Projects

The specification of all relations, data transformations and build targets is done within Flowman projects. Each project has a top level project descriptor which mainly contains some meta information like project name and version and a list of subdirectories, which contain the entity definitions.

Project Specification

Flowman always requires a Project top level file containing general information (like a projects name and version) and directories where to look for specifications. The project file should be named project.yml, this way flowexec and flowshell will directly pick it up when only the directory is given on the command line.

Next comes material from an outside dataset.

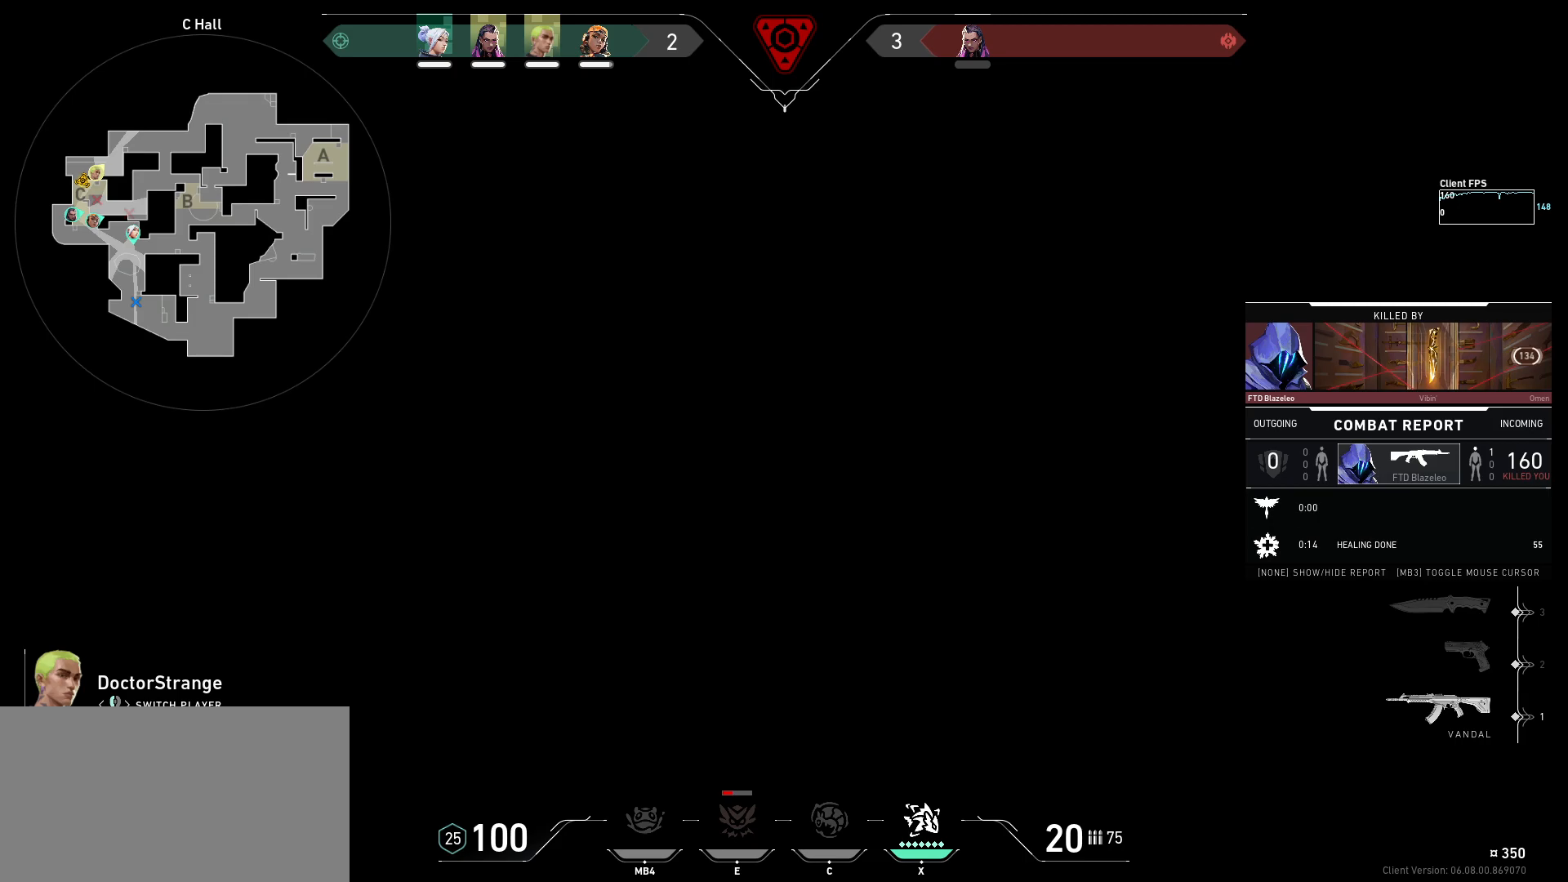
{"keys": [], "mouse": [], "events": []}
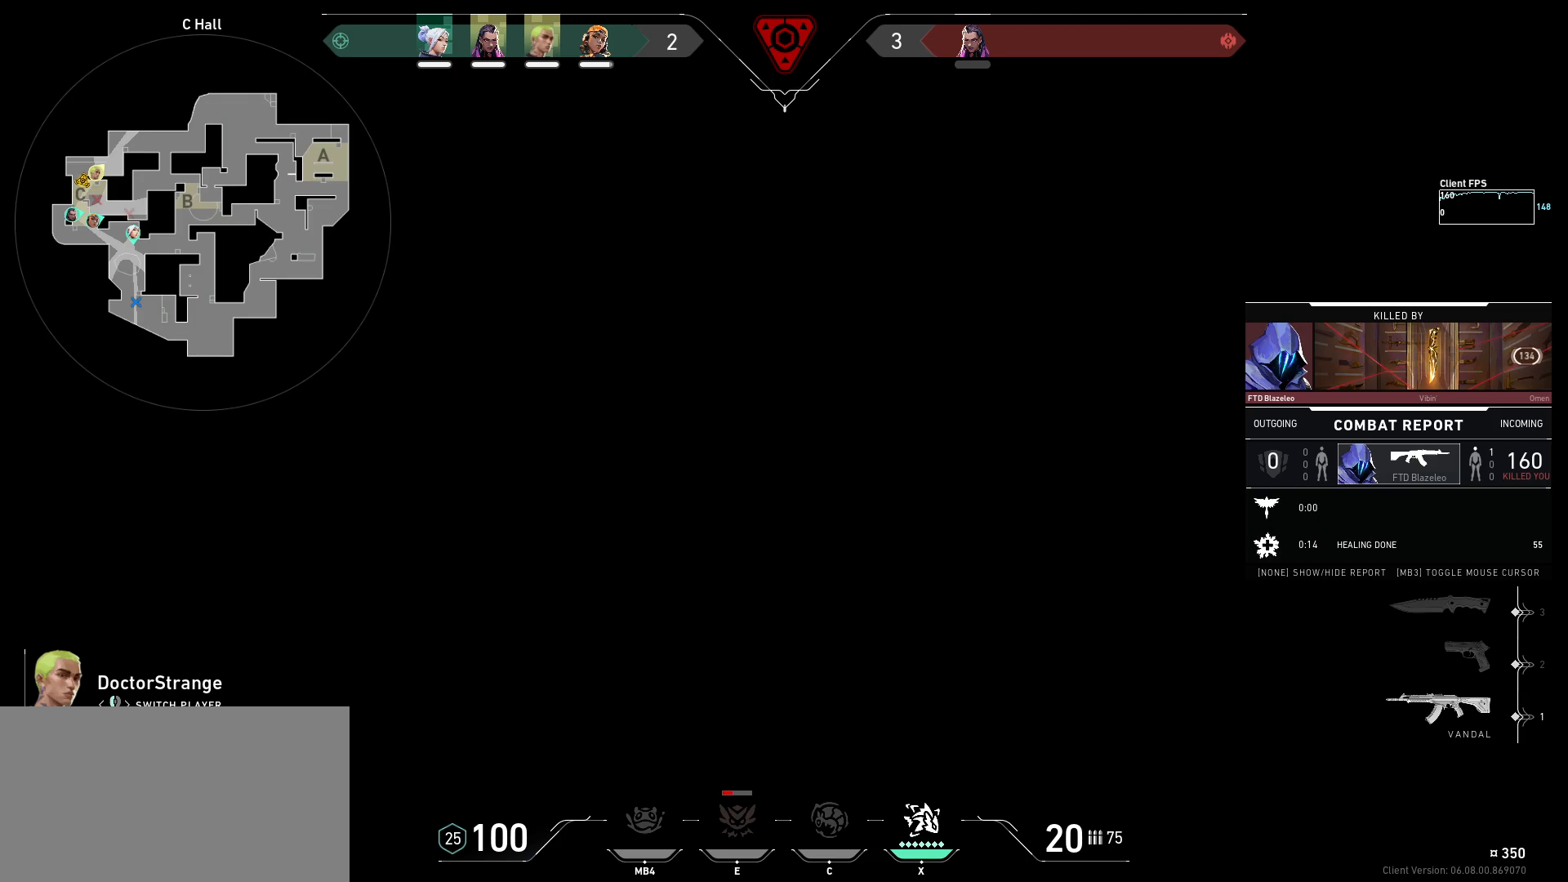
{"keys": [], "mouse": [], "events": []}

A typical project.yml file looks as follows:

name: "example-project"
version: "1.0"
description: "My first example project"

modules:
 - config
 - model
 - mapping
 - target
 - job
  
imports:
  - project: other_project 

  - project: commons
    arguments:
      processing_date: $processing_date

Fields

Each project supports the following fields:

  • name (mandatory) (string) The name of the overall project. This field is used by Flowman for sharing mappings and relations between different projects.
  • version (optional) (string) The version currently is not used by Flowman, but can be used for the end-user to help keeping track of which version of a project is currently being used.
  • description (optional) (string) A description of the overall project. Can be any text, is not used by Flowman otherwise
  • modules (mandatory) (list:string) The modules secion contains a list of subdirectories or filenames where Flowman should search for more YAML specification files. This helps to organize complex projects into different modules and/or aspects. The directory and file names are relative to the project file itself.
  • imports (optional) (list:import) Within the imports section you can specify different projects to be imported and made available for referencing its entities.

Proposed Directory Layout

It is best practice to use a directory structure. Depending on the project, two slightly different approaches have turned out to be useful: Either separating models and mappings or putting them together.

root
 ├── config
 │   ├── environment.yml
 │   ├── connections.yml
 │   └── profiles.yml
 ├── job
 │   ├── job.yml
 │   ├── target-1.yml
 │   │   ...
 │   └── target-n.yml
 ├── schema
 │   ├── schema-1.yml
 │   │   ...
 │   └── schema-n.yml
 ├── macros
 │   ├── macro-1.yml
 │   │   ...
 │   └── macro-n.yml
 ├── relation
 │   ├── relation-1.yml
 │   │   ...
 │   └── relation-n.yml
 ├── mapping
 │   ├── mapping-1.yml
 │   │   ...
 │   └── mapping-n.yml
 └── project.yml